» **Document segment**:
....................
Dialed in LB....dialed in.  Hey dturner....not following you on the buy it twice thing.  Probably something "ignant" I did  
LJ


----------



## Louie B (Mar 7, 2013)

Lanier Jim said:


> Dialed in LB....dialed in.
> 
> LJ



Your screen shots look awesome too.  That's what happens when you pay attention to detail and get the most out of your unit.  Crisp clean images.  

Scott Barnes shots look great and very clean too.  I love a good sonar picture.

LB


----------



## Troutman3000 (Mar 7, 2013)

I think the scrren shots from both are very similiar.  Ford verses Chevy for sure.


----------



## badbull (Mar 7, 2013)

I just purchased a HB 998, cant wait to get it running!


----------



## Lanier Jim (Mar 7, 2013)

Scott's are Humminbirds.   I saw him switching the face plates before one of the Hammond's tourneys  

LJ


----------



## Lanier Jim (Mar 7, 2013)

Hey LB...is that a trick with the foil on your cables? Looks like some foil on the cables of the 997's.   Helps with interference or just to look cool?  

LJ


----------



## TroyBoy30 (Mar 7, 2013)

i dont have anything with fish like those guys.  i did catch all those fish in #7 and #9 though


----------



## Lanier Jim (Mar 8, 2013)

Hey Troy - do you not like palette 1?


----------



## TroyBoy30 (Mar 8, 2013)

all those screen shots are from like the 2nd day I used my first 1198.  check the date on em....8/5/12

Louie has me trying palette 1 now but its different


----------



## StriperrHunterr (Mar 8, 2013)

Lanier Jim said:


> Hey LB...is that a trick with the foil on your cables? Looks like some foil on the cables of the 997's.   Helps with interference or just to look cool?
> 
> LJ



I'm _guessing_ here but that looks like one of the NMEA networked units and he was picking up interference over the length of the run between the two units.


----------



## Louie B (Mar 8, 2013)

Lanier Jim said:


> Hey LB...is that a trick with the foil on your cables? Looks like some foil on the cables of the 997's.   Helps with interference or just to look cool?
> 
> LJ



It's so the GOVERNMENT can't get inside my graph and screw it up


----------



## turkeyhunter835 (Mar 8, 2013)

Man..... I wish I could get my graphs that clear


----------



## Lanier Jim (Mar 8, 2013)

LoL..."Gubment" messing with your sonar     Pretty good.  

LJ


----------
....................
» **Given material**:
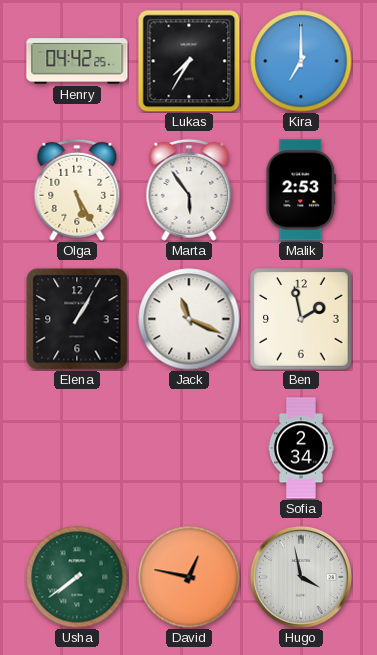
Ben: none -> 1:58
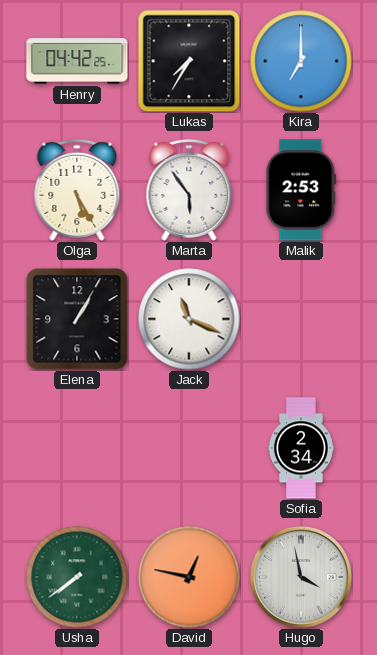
....................
» **The request**:
Please list each distinct username that appears in a post header of the forum thread, in order of first appearance.

» **Written response**:
Louie B
Troutman3000
badbull
Lanier Jim
TroyBoy30
StriperrHunterr
turkeyhunter835